If anyone else, other than the parent, is now primarily responsible for the child, that person should apply for benefit payments for the child by: using the “Apply for child benefits” online service on My Account; or completing and sending Form RC66, Canada Child Benefits Application to CRA.
If the deceased was receiving payments under provincial or territorial child benefit and credit programs administered by the CRA, there is no need to apply separately to qualify. We will use the information from the application to determine the new caregiver’s eligibility for these programs.
Net Capital Losses
Generally, when allowable capital losses are more than taxable capital gains, the difference is a net capital loss. The rate used to determine the taxable part of a capital gain and the allowable part of a capital loss is called an inclusion rate. For 2015, the inclusion rate is one-half. Therefore, an allowable capital loss is one-half of a capital loss and a taxable capital gain is one-half of a capital gain. Net capital losses cannot be carried forward from a T1 return to a T3 return.
There are two methods you can use to deal with net capital losses at the time of death.
Method A – You can carry back a 2015 net capital loss to reduce any taxable capital gains in any of the three tax years before the year of death. If you are applying it against taxable capital gains realized in 2012, 2013, or 2014, you do not need to make any adjustment because the inclusion rate is the same in all three years. The loss you carry back cannot be more than the taxable capital gains in those years. To ask for a loss carryback, complete “Section III − Net capital loss for carryback” on Form T1A, Request for Loss Carryback, and send it to your tax centre. Don’t file an amended return for the year to which you want to apply the loss.
After you carry back the loss, there may be an amount left. You may be able to use some of the remaining amount to reduce other income on the final return, the return for the year before the year of death, or both returns. However, before you do this, you must calculate the amount you can use.

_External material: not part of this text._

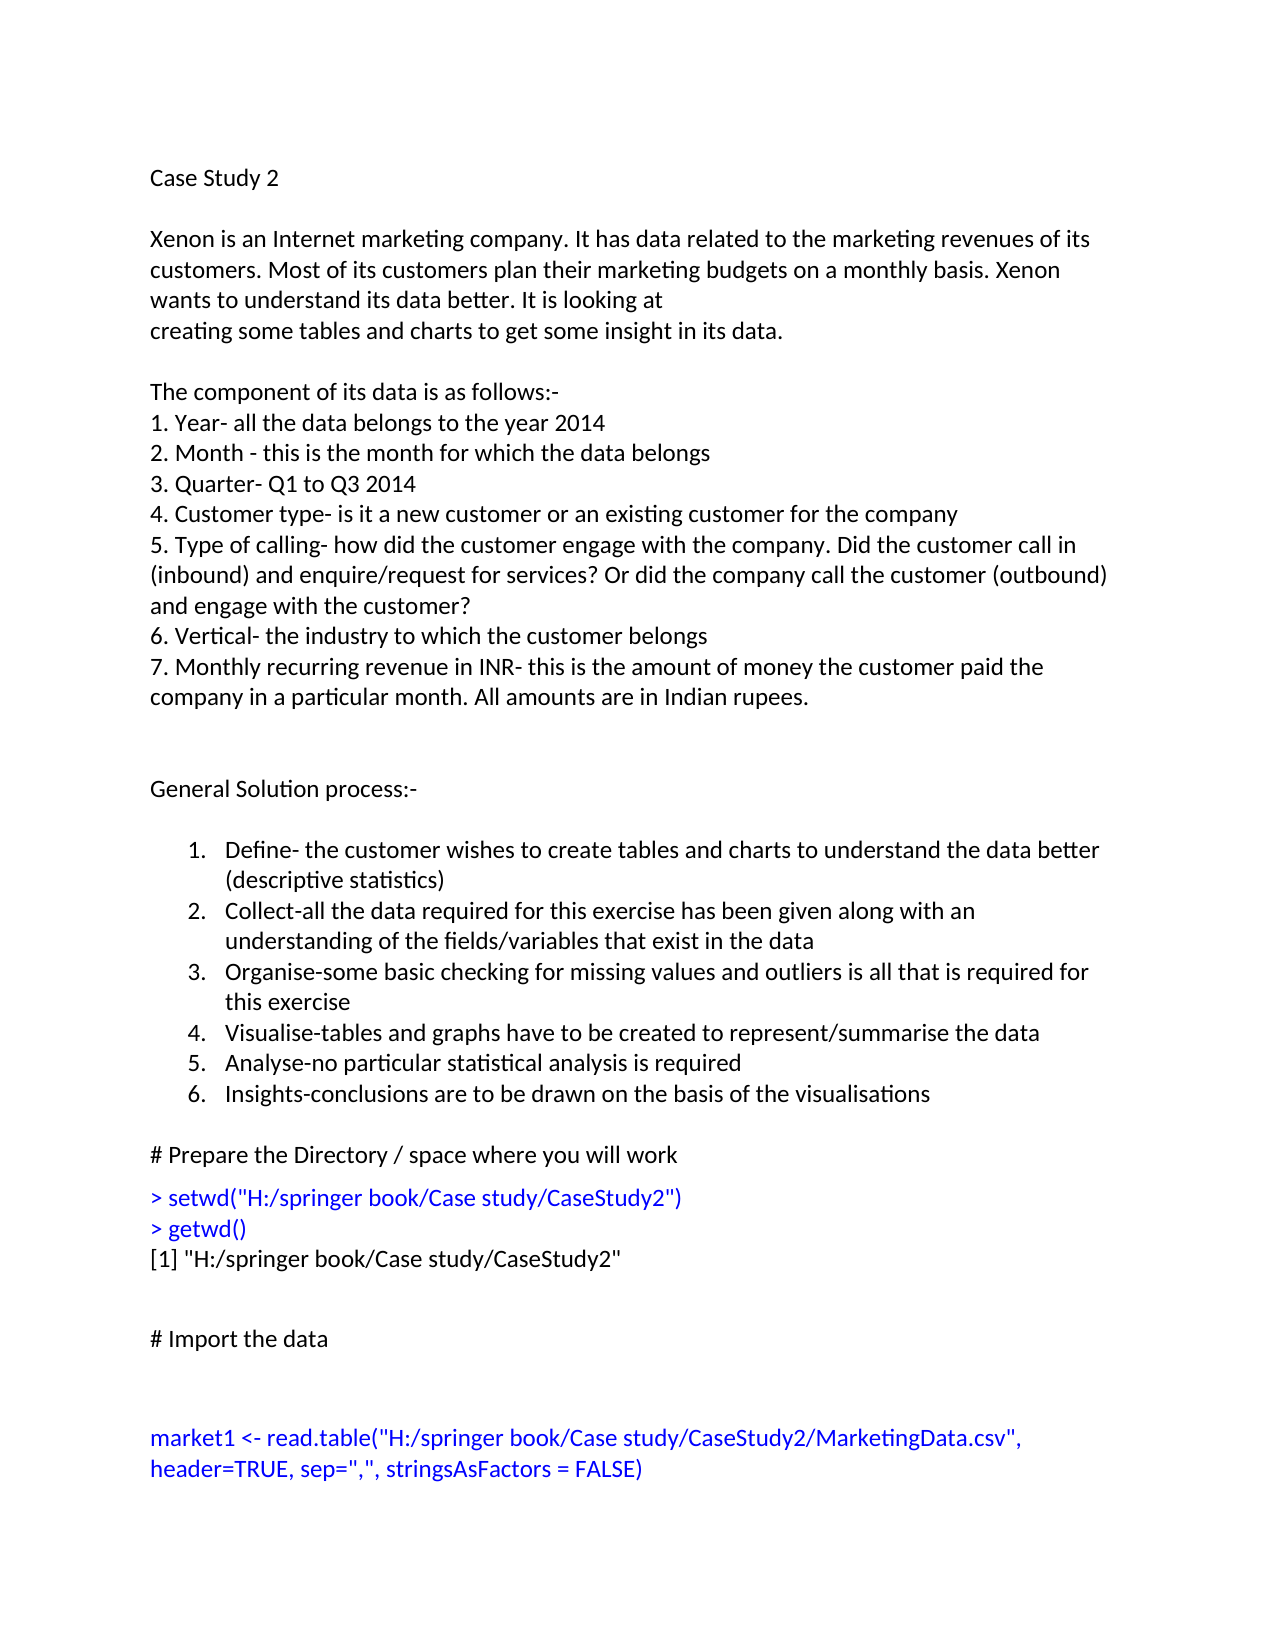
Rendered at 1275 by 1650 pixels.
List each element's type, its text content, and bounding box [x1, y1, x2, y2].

From the net capital loss, you have left, subtract any capital gains deductions the deceased has claimed to date. Use any loss left to reduce other income for the year of death, the year before the year of death, or for both years.
Method B – You can choose not to carry back the net capital loss to reduce taxable capital gains from earlier years. You may prefer to reduce other income on the final return, the return for the year before the year of death, or both returns. However, before you do this, you must calculate the amount you can use.
From the net capital loss, subtract any capital gains deductions the deceased has claimed to date. Use any loss remaining to reduce other income for the year of death, the year before the year of death, or for both years. If you claim any remaining net capital loss in the year of death, you should claim it as a negative amount in brackets at line 127 – Capital Gains of the final return.
Do not use a capital loss claimed against other income at line 127 – Capital Gains in the calculation of net income for the purposes of calculating other amounts such as social benefit repayments, provincial or territorial tax credits, and those non-refundable tax credits requiring the use of net income.
When someone dies, there are a lot of things to deal with, and the taxman is one of those. CRA does recognize that you are going through a tough time after someone’s death, and can be quite helpful at such times. It’s always best to talk to a professional before dealing with the tax side of a taxpayer’s death.